Source —
== == ==

However, as far as chess was concerned, there wasn’t exactly a rivalry simply because Soviet players regularly crushed everyone else. The rivalry was more ideological than anything else. Chess had already been deeply entrenched in Russian culture for hundreds of years, with many rulers exhibiting a passion for the game and Moscow hosting the World Championship rematch between Wilhelm Steinitz and Emanuel Lasker in 1896-97. However the Soviet Union institutionalized this passion and developed it to the zenith. The behemoth of the Soviet chess machinery as fathered by Krylenko and brought to fruition by Mikhail Botvinnik was by then regularly churning out masters and grandmasters. Chess was an important business in the Soviet Union, the selected were trained vigorously on a full-time basis, it was their job to play well, and it was the path to a better life, much of the time they also had to play like their life depended on it, because it probably did. Modern chess, with its emphasis on cold logic and mathematical calculation appealed to the proponents of dialectic materialism who saw it as the best training ground for the ideology as well as an effective tool to exorcise the deep spiritual and emotive roots of the Russian people.

== == ==

Required tasks —
a - Please translate this sentence from the passage on Soviet chess into Spanish: "The rivalry was more ideological than anything else."
b - Answer these questions from the passage on Soviet chess:
(i) Which two players met in the World Championship rematch that Moscow hosted in 1896-97?
(ii) Who brought the Soviet chess machinery to fruition?
(iii) Which two features of modern chess appealed to the proponents of dialectic materialism?
Answer using only the passage on Soviet chess, without outside sources.

Raw records —
== == ==

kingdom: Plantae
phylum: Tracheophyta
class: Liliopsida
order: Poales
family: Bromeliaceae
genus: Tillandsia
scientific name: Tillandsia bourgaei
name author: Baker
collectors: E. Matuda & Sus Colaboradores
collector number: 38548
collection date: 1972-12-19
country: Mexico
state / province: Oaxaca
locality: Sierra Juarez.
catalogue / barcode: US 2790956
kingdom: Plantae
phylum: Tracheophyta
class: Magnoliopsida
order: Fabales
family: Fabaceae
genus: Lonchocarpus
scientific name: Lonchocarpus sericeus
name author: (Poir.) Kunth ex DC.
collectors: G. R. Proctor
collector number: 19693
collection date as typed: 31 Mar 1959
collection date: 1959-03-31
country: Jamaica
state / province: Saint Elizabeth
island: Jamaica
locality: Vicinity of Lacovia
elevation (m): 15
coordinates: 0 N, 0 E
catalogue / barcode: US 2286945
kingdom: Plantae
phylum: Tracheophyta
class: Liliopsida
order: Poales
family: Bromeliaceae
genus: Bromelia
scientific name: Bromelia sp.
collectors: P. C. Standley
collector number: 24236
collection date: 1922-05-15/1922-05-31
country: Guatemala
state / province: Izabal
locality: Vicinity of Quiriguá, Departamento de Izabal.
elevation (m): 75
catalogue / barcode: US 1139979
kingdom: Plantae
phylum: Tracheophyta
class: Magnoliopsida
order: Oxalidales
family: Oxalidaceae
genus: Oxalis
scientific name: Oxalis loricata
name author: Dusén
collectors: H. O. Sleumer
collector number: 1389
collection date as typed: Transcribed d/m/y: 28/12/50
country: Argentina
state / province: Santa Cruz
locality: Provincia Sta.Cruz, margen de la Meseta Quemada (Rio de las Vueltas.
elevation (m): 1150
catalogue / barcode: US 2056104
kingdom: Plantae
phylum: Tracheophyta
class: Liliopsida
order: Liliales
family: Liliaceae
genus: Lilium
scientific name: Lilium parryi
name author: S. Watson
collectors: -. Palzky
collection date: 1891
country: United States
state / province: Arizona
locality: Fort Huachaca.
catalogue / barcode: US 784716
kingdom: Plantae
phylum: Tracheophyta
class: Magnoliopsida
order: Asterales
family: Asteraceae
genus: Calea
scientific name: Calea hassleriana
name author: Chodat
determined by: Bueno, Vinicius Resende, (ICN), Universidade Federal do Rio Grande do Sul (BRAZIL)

== == ==

Answers in order —
a - La rivalidad era más ideológica que cualquier otra cosa.

b -
(i) Wilhelm Steinitz and Emanuel Lasker
(ii) Mikhail Botvinnik
(iii) Its emphasis on cold logic and mathematical calculation